# TASK INSTRUCTIONS
Reproduce every line of the records below word for word, leaving out the pictures.

# EXTRACTED ENTRIES

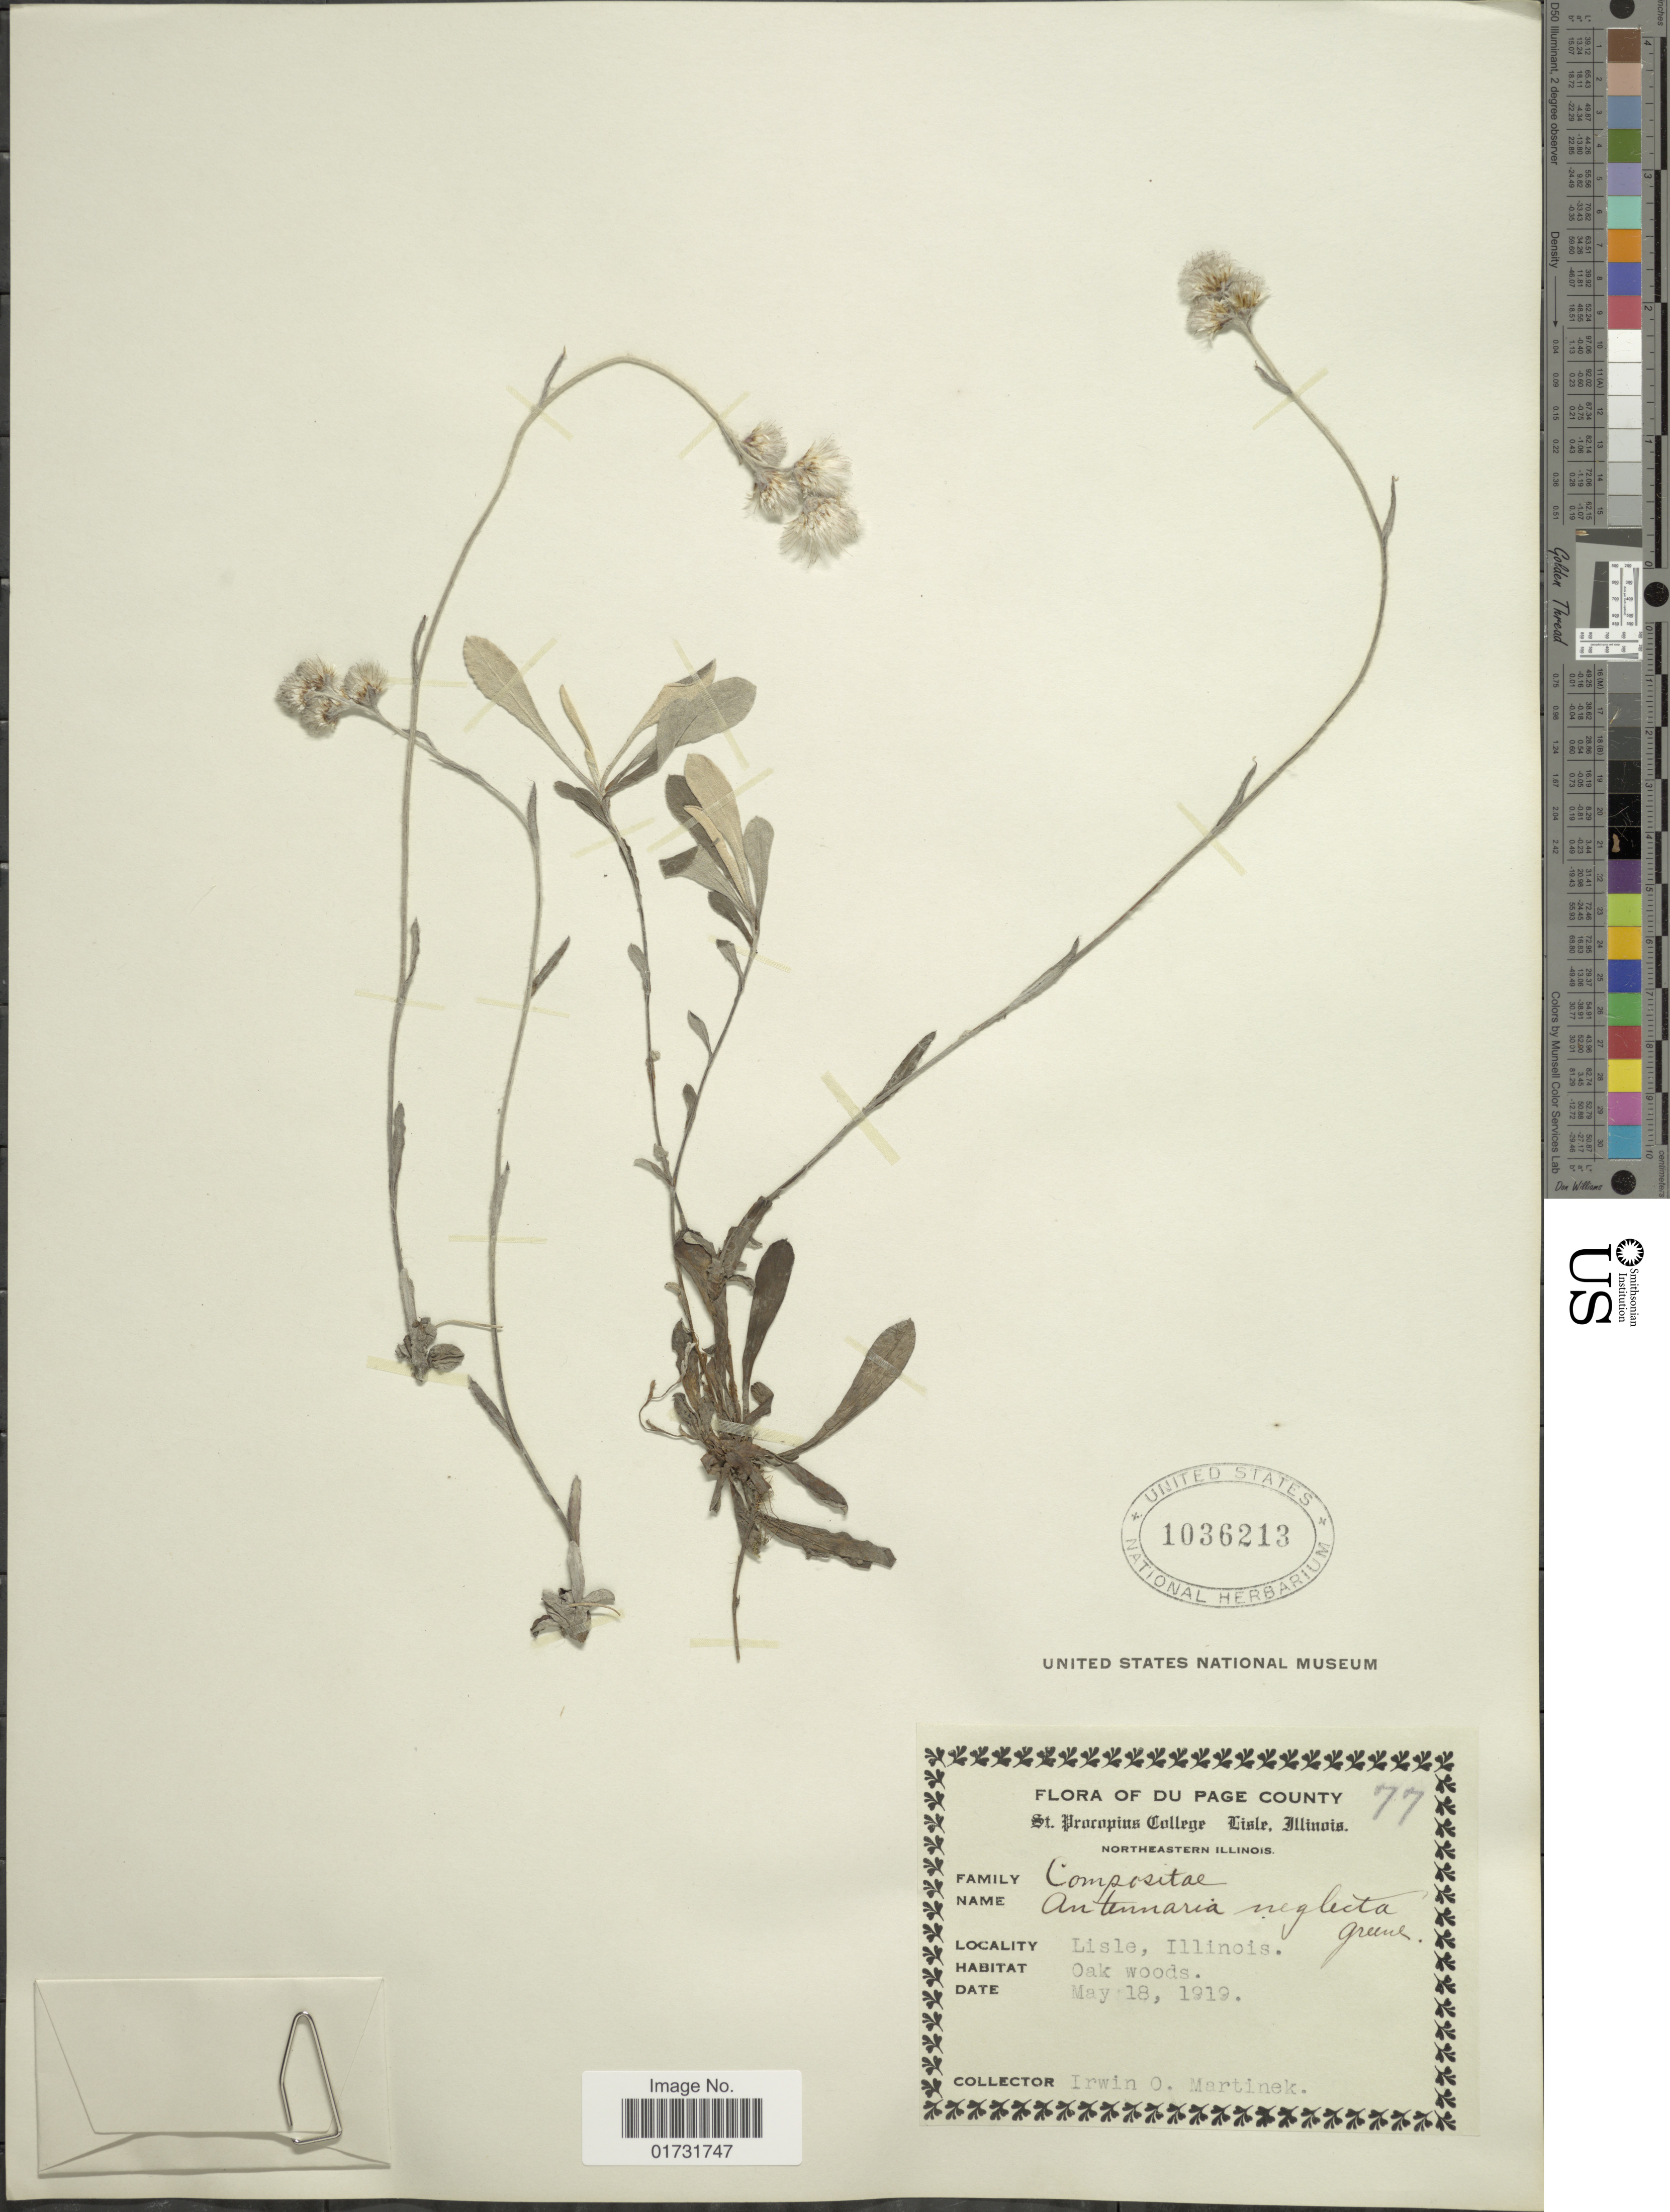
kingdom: Plantae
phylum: Tracheophyta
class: Magnoliopsida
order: Asterales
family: Asteraceae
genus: Antennaria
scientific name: Antennaria neglecta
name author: Greene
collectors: I. Martinek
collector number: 77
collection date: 1919-05-18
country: United States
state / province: Illinois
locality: Du Page County. Lisle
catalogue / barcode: US 1036213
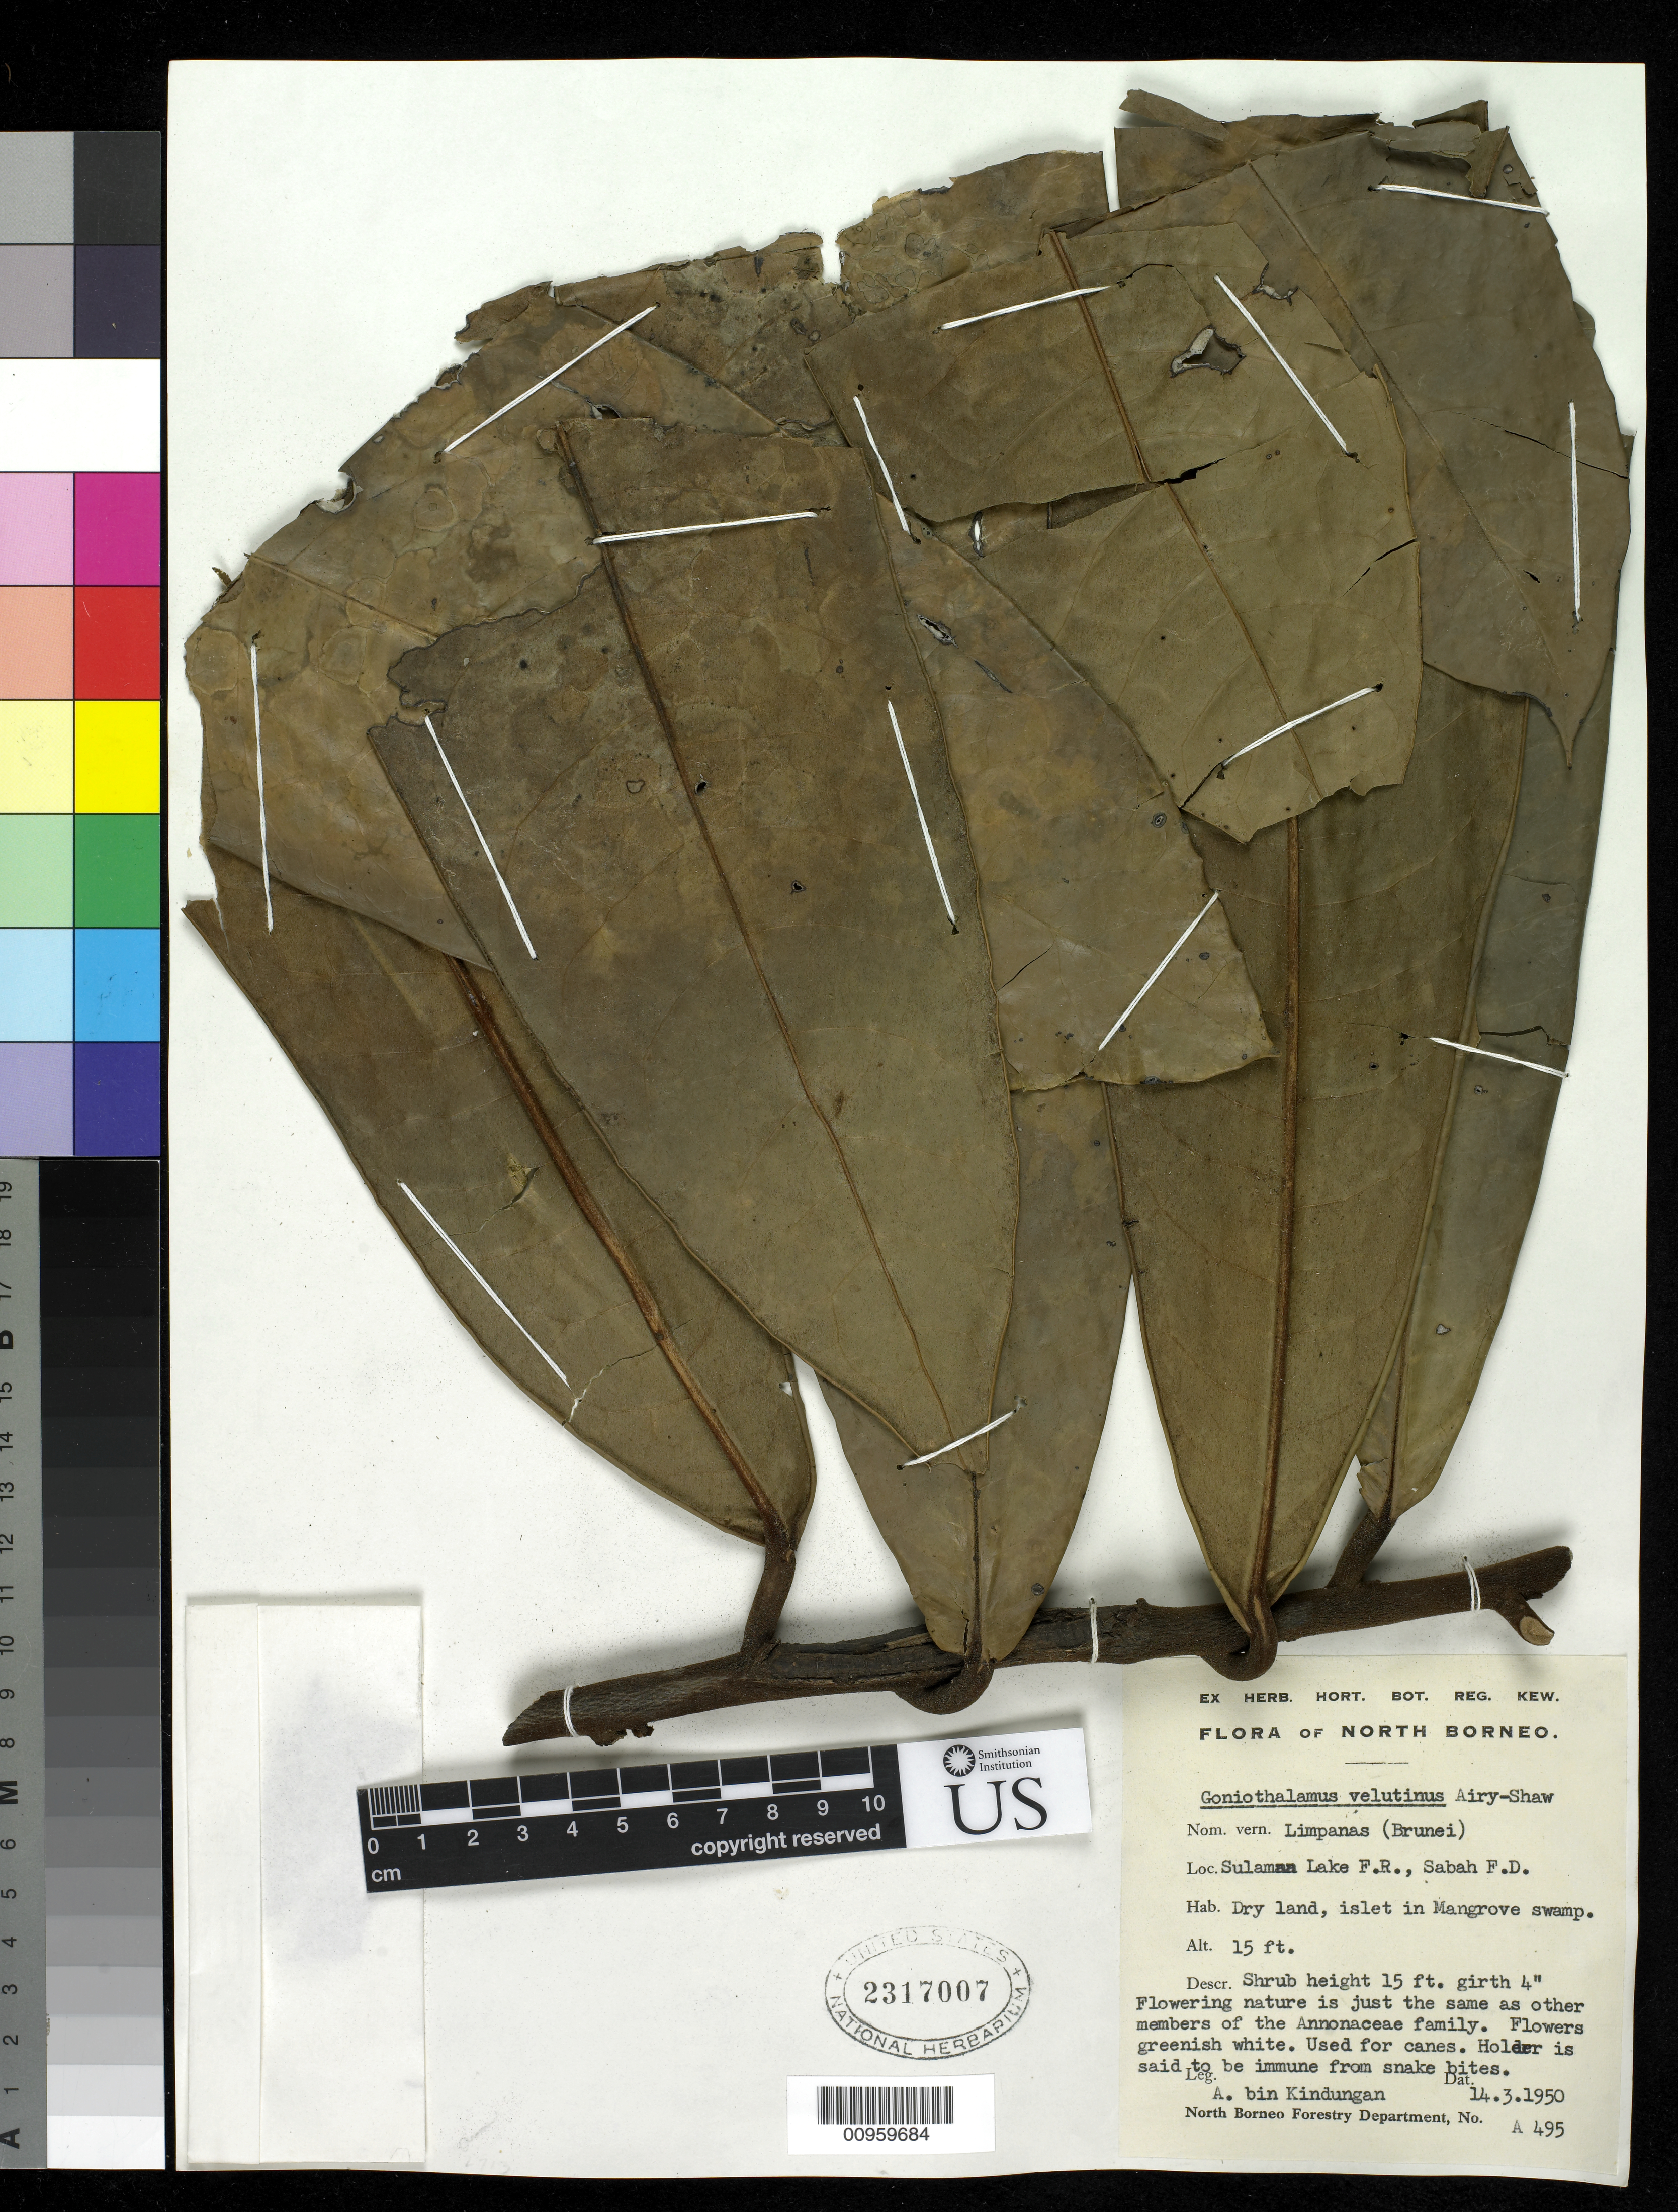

# ANSWER TO THIS PROBLEM
kingdom: Plantae
phylum: Tracheophyta
class: Magnoliopsida
order: Asterales
family: Asteraceae
genus: Antennaria
scientific name: Antennaria neglecta
name author: Greene
collectors: I. Martinek
collector number: 77
collection date: 1919-05-18
country: United States
state / province: Illinois
locality: Du Page County. Lisle
catalogue / barcode: US 1036213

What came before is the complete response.